Here's a FB response that gets recognized as android: (obfuscated few details):
{
"req": {
"method": "POST",
"url": "https://graph.facebook.com/v2.6/000000000/activities",
"data": {
"advertiser_id": "2e9ab235-84c0-4b22-8421-xxxxxxxxxxxxx",
"advertiser_tracking_enabled": 1,
"application_tracking_enabled": 1,
"bundle_id": "com.myapp",
"bundle_short_version": "1.7.0",
"event": "CUSTOM_APP_EVENTS",
"custom_events": [
{
"_appVersion": "1.7.0",
"_eventName": "App Launched",
"_logTime": 1476295031,
"fb_currency": "USD"
}
]
},
"headers": {
"user-agent": "Segment.io/1.0",
"content-type": "application/json"
}
},
"header": {
"access-control-allow-origin": "*",
"pragma": "no-cache",
"cache-control": "private, no-cache, no-store, must-revalidate",
"facebook-api-version": "v2.6",
"expires": "Sat, 01 Jan 2000 00:00:00 GMT",
"content-type": "text/javascript; charset=UTF-8",
"x-fb-trace-id": "BH4kXNYDDL+",
"x-fb-rev": "2617769",
"x-fb-debug": "eNcBCpuFfVirTkclVvZ0WeYh60r+2tBIqg6lKPCrWNtGASVULq6jrVwQxqYulMUyCI3ZaBhZRQ64xdxdXOQg2w==",
"date": "Wed, 12 Oct 2016 17:57:24 GMT",
"connection": "close",
"content-length": "16"
},
"status": 200,
"text": "{\"success\":true}"
}
And this one is not recognized as android:
{
"req": {
"method": "POST",
"url": "https://graph.facebook.com/v2.6/000000000000/activities",
"data": {
"advertiser_id": "88697a4d-f658-41d3-84db-xxxxxxxxxx",
"advertiser_tracking_enabled": 1,
"application_tracking_enabled": 1,
"bundle_id": "com.myapp",
"bundle_short_version": "1.7.0",
"event": "CUSTOM_APP_EVENTS",
"custom_events": [
{
"_appVersion": "1.7.0",
"_eventName": "App Launched",
"_logTime": 1476206487,
"fb_currency": "USD"
}
]
},
"headers": {
"user-agent": "Segment.io/1.0",
"content-type": "application/json"
}
},
"header": {
"access-control-allow-origin": "*",
"pragma": "no-cache",
"cache-control": "private, no-cache, no-store, must-revalidate",
"facebook-api-version": "v2.6",
"expires": "Sat, 01 Jan 2000 00:00:00 GMT",
"content-type": "text/javascript; charset=UTF-8",
"x-fb-trace-id": "AqASb9qsUSx",
"x-fb-rev": "2613995",
"x-fb-debug": "aDLUDoC+7vmlVY28UsEtusYgzdkmxK8qVrn4gCo29ovLw9Us27Gh/Iy1163dfTDF5rKg/JWiv3xsfq3hugijlg==",
"date": "Tue, 11 Oct 2016 17:21:37 GMT",
"connection": "close",
"content-length": "16"
},
"status": 200,
"text": "{\"success\":true}"
}
I can't see any interesting changes that that would point to an android platform.
Update
As advised by Ramkumar, I tried posting events with FB sdk and it indeed worked. I'd really like to keep using segment, so keeping this as solution is not possible in my app.

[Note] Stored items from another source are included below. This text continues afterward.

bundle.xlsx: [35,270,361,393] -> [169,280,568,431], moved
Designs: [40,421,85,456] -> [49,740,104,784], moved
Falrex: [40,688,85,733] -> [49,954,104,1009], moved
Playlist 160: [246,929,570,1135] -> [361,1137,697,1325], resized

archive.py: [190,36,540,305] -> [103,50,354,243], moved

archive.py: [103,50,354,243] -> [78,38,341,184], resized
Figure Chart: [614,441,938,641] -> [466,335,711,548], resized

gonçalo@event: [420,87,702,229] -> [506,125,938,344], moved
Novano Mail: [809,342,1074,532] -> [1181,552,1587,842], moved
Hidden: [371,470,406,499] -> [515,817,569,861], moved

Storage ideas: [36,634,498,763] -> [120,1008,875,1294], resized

I wonder what's missing from the params that segment sends to FB. Is this because of session_id which is in there when using FB SDK but is absent in segment request? See gist with dump from adb logcat when using FB SDK
From your post, it looks like you are using segment.io to send events to our servers. If you use the FB SDK to send events you will not see this problem - could you please give that a try?